(Dataset entries)
>>

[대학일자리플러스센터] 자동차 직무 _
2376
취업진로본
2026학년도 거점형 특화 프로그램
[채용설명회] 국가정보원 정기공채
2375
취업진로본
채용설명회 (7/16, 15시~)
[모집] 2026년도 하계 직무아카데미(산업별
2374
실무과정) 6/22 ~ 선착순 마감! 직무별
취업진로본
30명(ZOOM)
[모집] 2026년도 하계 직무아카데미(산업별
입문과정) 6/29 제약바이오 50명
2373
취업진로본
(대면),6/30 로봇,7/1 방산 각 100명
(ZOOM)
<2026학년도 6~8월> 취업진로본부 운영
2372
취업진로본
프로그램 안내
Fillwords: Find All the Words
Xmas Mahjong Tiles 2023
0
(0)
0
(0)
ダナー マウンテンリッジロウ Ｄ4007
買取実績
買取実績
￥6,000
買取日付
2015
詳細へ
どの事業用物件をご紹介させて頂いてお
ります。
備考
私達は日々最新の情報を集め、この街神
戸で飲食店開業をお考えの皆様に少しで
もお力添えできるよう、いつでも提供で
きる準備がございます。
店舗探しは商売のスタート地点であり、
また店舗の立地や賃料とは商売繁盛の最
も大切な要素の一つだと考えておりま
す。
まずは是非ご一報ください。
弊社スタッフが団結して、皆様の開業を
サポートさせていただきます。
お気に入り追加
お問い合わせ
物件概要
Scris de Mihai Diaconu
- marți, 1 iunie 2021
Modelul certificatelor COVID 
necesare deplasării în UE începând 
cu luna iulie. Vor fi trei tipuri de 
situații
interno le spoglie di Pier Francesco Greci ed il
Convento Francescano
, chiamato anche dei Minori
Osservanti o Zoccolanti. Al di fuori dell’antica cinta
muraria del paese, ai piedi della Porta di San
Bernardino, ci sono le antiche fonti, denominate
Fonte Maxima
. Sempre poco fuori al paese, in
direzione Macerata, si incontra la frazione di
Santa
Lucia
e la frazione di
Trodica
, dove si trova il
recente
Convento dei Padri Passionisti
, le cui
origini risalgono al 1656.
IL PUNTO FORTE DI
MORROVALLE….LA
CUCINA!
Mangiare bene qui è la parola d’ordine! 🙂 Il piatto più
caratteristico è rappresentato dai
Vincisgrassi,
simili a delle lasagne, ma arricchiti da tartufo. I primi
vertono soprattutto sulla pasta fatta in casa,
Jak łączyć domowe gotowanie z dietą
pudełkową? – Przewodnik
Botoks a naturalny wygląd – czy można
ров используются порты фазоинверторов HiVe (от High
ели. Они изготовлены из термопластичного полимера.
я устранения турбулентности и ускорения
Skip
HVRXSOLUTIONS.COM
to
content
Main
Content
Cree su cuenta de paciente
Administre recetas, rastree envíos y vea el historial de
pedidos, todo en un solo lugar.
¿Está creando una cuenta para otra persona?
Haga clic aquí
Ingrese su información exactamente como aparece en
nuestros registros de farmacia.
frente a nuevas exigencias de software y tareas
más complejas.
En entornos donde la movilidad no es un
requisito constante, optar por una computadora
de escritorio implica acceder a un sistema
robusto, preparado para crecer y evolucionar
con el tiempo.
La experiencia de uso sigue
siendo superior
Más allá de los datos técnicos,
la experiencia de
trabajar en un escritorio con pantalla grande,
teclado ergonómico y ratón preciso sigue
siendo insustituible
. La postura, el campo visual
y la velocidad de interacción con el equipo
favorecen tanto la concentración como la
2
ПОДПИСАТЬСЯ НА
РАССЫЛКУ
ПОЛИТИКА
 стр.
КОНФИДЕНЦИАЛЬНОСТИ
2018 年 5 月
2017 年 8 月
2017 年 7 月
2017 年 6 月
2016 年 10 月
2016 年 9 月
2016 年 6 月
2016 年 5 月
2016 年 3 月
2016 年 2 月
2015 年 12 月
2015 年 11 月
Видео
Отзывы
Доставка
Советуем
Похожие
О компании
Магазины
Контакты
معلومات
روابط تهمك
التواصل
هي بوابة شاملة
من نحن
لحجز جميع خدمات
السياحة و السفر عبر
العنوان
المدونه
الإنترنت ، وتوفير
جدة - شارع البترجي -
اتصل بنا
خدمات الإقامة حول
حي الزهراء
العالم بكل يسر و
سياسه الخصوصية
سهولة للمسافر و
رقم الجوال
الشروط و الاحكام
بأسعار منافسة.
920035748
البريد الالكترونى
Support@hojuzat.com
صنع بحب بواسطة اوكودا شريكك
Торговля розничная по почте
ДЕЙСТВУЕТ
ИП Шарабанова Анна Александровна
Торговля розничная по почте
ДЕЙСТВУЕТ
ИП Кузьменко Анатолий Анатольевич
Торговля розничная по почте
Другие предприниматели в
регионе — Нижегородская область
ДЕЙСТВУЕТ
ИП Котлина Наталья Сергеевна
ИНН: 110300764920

<<

WHAT IS EXPECTED:
Edit the entries above so that every "ДЕЙСТВУЕТ" reads "ЛИКВИДИРОВАНО", and give them again with nothing else changed.

TASK SOLUTION:
[대학일자리플러스센터] 자동차 직무 _
2376
취업진로본
2026학년도 거점형 특화 프로그램
[채용설명회] 국가정보원 정기공채
2375
취업진로본
채용설명회 (7/16, 15시~)
[모집] 2026년도 하계 직무아카데미(산업별
2374
실무과정) 6/22 ~ 선착순 마감! 직무별
취업진로본
30명(ZOOM)
[모집] 2026년도 하계 직무아카데미(산업별
입문과정) 6/29 제약바이오 50명
2373
취업진로본
(대면),6/30 로봇,7/1 방산 각 100명
(ZOOM)
<2026학년도 6~8월> 취업진로본부 운영
2372
취업진로본
프로그램 안내
Fillwords: Find All the Words
Xmas Mahjong Tiles 2023
0
(0)
0
(0)
ダナー マウンテンリッジロウ Ｄ4007
買取実績
買取実績
￥6,000
買取日付
2015
詳細へ
どの事業用物件をご紹介させて頂いてお
ります。
備考
私達は日々最新の情報を集め、この街神
戸で飲食店開業をお考えの皆様に少しで
もお力添えできるよう、いつでも提供で
きる準備がございます。
店舗探しは商売のスタート地点であり、
また店舗の立地や賃料とは商売繁盛の最
も大切な要素の一つだと考えておりま
す。
まずは是非ご一報ください。
弊社スタッフが団結して、皆様の開業を
サポートさせていただきます。
お気に入り追加
お問い合わせ
物件概要
Scris de Mihai Diaconu
- marți, 1 iunie 2021
Modelul certificatelor COVID 
necesare deplasării în UE începând 
cu luna iulie. Vor fi trei tipuri de 
situații
interno le spoglie di Pier Francesco Greci ed il
Convento Francescano
, chiamato anche dei Minori
Osservanti o Zoccolanti. Al di fuori dell’antica cinta
muraria del paese, ai piedi della Porta di San
Bernardino, ci sono le antiche fonti, denominate
Fonte Maxima
. Sempre poco fuori al paese, in
direzione Macerata, si incontra la frazione di
Santa
Lucia
e la frazione di
Trodica
, dove si trova il
recente
Convento dei Padri Passionisti
, le cui
origini risalgono al 1656.
IL PUNTO FORTE DI
MORROVALLE….LA
CUCINA!
Mangiare bene qui è la parola d’ordine! 🙂 Il piatto più
caratteristico è rappresentato dai
Vincisgrassi,
simili a delle lasagne, ma arricchiti da tartufo. I primi
vertono soprattutto sulla pasta fatta in casa,
Jak łączyć domowe gotowanie z dietą
pudełkową? – Przewodnik
Botoks a naturalny wygląd – czy można
ров используются порты фазоинверторов HiVe (от High
ели. Они изготовлены из термопластичного полимера.
я устранения турбулентности и ускорения
Skip
HVRXSOLUTIONS.COM
to
content
Main
Content
Cree su cuenta de paciente
Administre recetas, rastree envíos y vea el historial de
pedidos, todo en un solo lugar.
¿Está creando una cuenta para otra persona?
Haga clic aquí
Ingrese su información exactamente como aparece en
nuestros registros de farmacia.
frente a nuevas exigencias de software y tareas
más complejas.
En entornos donde la movilidad no es un
requisito constante, optar por una computadora
de escritorio implica acceder a un sistema
robusto, preparado para crecer y evolucionar
con el tiempo.
La experiencia de uso sigue
siendo superior
Más allá de los datos técnicos,
la experiencia de
trabajar en un escritorio con pantalla grande,
teclado ergonómico y ratón preciso sigue
siendo insustituible
. La postura, el campo visual
y la velocidad de interacción con el equipo
favorecen tanto la concentración como la
2
ПОДПИСАТЬСЯ НА
РАССЫЛКУ
ПОЛИТИКА
 стр.
КОНФИДЕНЦИАЛЬНОСТИ
2018 年 5 月
2017 年 8 月
2017 年 7 月
2017 年 6 月
2016 年 10 月
2016 年 9 月
2016 年 6 月
2016 年 5 月
2016 年 3 月
2016 年 2 月
2015 年 12 月
2015 年 11 月
Видео
Отзывы
Доставка
Советуем
Похожие
О компании
Магазины
Контакты
معلومات
روابط تهمك
التواصل
هي بوابة شاملة
من نحن
لحجز جميع خدمات
السياحة و السفر عبر
العنوان
المدونه
الإنترنت ، وتوفير
جدة - شارع البترجي -
اتصل بنا
خدمات الإقامة حول
حي الزهراء
العالم بكل يسر و
سياسه الخصوصية
سهولة للمسافر و
رقم الجوال
الشروط و الاحكام
بأسعار منافسة.
920035748
البريد الالكترونى
Support@hojuzat.com
صنع بحب بواسطة اوكودا شريكك
Торговля розничная по почте
ЛИКВИДИРОВАНО
ИП Шарабанова Анна Александровна
Торговля розничная по почте
ЛИКВИДИРОВАНО
ИП Кузьменко Анатолий Анатольевич
Торговля розничная по почте
Другие предприниматели в
регионе — Нижегородская область
ЛИКВИДИРОВАНО
ИП Котлина Наталья Сергеевна
ИНН: 110300764920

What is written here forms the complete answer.